Genotype imputation is now a key tool in the analysis of human genetic studies, enabling array-based genetic association studies to examine the millions of variants that are being discovered by advances in whole genome sequencing. Examining these variants increases power and resolution of genetic association studies and makes it easier to compare the results of studies conducted using different arrays. Genotype imputation improves in accuracy with increasing numbers of sequenced samples, particularly for low frequency variants. The goal of the Haplotype Reference Consortium is to combine haplotype information from ongoing whole genome sequencing studies to create a large imputation resource. To date, we have collected information on >31,500 sequenced whole genomes, aggregated over 20 studies of predominantly European ancestry, to create a very large reference panel of human haplotypes where ~50M genetic variants are observed 5 or more times. These haplotypes can be used to guide genotype imputation and haplotype estimation. In preliminary empirical evaluations, our panel provides substantial increases in accuracy relative to the 1000 Genomes Project Phase 1 reference panel and other smaller panels, particularly for variants with frequency less than
5%. I will describe our evaluation of strategies for merging haplotypes and variant lists across studies and advances in methods for genotype likelihood-based haplotype estimation that can be applied to 10,000s of samples. I will also summarize new methods for next generation imputation that perform faster and require less memory than contemporary methods while attaining similar levels of imputation accuracy.

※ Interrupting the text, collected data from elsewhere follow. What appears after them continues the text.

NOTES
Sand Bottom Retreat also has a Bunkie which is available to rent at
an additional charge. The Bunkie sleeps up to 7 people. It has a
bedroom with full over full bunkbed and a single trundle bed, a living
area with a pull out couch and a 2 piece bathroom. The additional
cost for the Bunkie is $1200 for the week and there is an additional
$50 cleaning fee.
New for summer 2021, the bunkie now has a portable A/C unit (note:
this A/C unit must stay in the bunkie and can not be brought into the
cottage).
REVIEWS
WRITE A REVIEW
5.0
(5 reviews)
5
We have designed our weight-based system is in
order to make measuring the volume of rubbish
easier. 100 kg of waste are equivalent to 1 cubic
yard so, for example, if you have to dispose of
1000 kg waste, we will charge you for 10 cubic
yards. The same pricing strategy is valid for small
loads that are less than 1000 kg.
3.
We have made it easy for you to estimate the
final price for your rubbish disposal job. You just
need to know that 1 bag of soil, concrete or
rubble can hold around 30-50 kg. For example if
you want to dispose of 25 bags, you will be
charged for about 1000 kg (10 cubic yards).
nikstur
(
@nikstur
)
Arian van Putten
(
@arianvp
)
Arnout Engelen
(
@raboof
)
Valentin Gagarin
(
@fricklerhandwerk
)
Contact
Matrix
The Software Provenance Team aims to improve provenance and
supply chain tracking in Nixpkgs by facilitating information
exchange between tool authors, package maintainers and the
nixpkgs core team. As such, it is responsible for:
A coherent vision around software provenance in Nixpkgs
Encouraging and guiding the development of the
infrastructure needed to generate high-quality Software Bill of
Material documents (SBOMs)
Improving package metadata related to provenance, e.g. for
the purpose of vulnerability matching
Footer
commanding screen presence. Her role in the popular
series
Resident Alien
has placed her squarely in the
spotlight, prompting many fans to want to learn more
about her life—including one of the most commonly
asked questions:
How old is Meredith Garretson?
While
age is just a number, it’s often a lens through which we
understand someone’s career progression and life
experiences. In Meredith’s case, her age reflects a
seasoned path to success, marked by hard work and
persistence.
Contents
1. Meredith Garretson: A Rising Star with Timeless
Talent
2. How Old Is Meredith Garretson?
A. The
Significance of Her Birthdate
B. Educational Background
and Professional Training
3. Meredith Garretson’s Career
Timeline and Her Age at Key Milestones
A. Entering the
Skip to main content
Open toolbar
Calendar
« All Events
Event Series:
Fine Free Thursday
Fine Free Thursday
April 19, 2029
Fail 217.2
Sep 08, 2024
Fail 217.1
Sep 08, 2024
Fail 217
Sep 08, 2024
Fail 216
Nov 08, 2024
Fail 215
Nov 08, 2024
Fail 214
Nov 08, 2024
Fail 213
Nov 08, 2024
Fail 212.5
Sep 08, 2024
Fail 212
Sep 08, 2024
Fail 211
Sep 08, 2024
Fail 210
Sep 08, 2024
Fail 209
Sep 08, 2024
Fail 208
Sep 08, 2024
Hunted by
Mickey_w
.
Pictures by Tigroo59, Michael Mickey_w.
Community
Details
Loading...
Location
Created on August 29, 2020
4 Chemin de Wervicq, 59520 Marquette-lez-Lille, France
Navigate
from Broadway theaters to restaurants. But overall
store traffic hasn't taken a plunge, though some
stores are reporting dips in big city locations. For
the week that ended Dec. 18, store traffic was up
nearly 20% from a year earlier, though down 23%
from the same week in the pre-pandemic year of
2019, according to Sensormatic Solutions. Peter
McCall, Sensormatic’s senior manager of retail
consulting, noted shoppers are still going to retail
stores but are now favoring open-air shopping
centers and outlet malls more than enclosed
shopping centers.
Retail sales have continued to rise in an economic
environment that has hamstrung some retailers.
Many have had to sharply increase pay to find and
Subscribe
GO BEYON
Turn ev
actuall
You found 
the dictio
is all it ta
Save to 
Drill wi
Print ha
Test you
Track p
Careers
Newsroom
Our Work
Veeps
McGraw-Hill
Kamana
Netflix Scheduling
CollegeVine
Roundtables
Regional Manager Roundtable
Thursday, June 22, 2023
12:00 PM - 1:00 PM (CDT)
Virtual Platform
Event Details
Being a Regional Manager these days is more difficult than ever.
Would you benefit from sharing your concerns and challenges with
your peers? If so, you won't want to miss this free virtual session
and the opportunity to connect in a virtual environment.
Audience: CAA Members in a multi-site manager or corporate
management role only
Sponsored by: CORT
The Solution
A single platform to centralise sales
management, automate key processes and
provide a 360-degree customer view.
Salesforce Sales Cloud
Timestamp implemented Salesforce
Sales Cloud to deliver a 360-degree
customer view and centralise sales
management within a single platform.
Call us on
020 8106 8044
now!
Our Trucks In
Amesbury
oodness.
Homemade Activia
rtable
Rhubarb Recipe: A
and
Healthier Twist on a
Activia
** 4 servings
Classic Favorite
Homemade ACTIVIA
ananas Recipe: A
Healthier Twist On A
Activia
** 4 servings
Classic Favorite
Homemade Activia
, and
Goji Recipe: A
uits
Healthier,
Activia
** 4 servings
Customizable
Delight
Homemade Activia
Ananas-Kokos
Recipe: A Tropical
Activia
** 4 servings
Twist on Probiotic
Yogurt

Our full resource is available to the community through imputation servers that enable scientists to impute missing variants in any study and respect the privacy of subjects contributing to the studies that constitute the Haplotype Reference Consortium. The majority of haplotypes will also be deposited in the European Genotype Archive.
A rare variant local haplotype sharing method with application to admixed populations. S. Hooker, G. T. Wang, B. Li, Y. Guan, S. M. Leal.
With the advent of next generation sequencing there is great interest in studying the involvement of rare variants in complex trait etiology. For many complex traits sequence data is being generated on DNA samples from African Americans and Hispanics to elucidate rare variant associations. Analyses of admixed populations present special challenges due to spurious associations which can occur because of confounding. However using information on admixture and local ancestry can also be highly beneficial and increase the power to detect associations in these populations. Here a local haplotype sharing (LHS) method (Xu and Guan 2014) was extended to test for rare variant (RV) associations in admixed populations. Previously the Weighted Haplotype and Imputation-based Test (WHAIT) (Li et al. 2010) was proposed to test for rare variant associations using haplotype data. The RV-LHS method unlike WHAIT, does not require reconstruction of haplotypes which can be both computationally intensive and error prone. Additionally the RV-LHS uses information on local ancestry which is particularly advantageous when analyzing admixed populations. Results will be shown from simulation studies performed for rare variant data from an admixed population. Both Type I and II errors are evaluated for the RV-LHS method. Additionally the power of the RV-LHS method is compared to WHAIT as well as several other non-haplotype-based rare variant association methods including the combined multivariate collapsing (CMC) (Li and Leal, 2008), Variable Threshold (VT) (Price et al. 2010) and Sequence Kernel Association Test (SKAT) (Wu et al. 2010). Several heart, lung and blood phenotypes were analyzed using sequence data on African-Americans from the NHLBI-Exome Sequencing Project to better evaluate the performance of the RV-LHS compared to other rare variant association methods.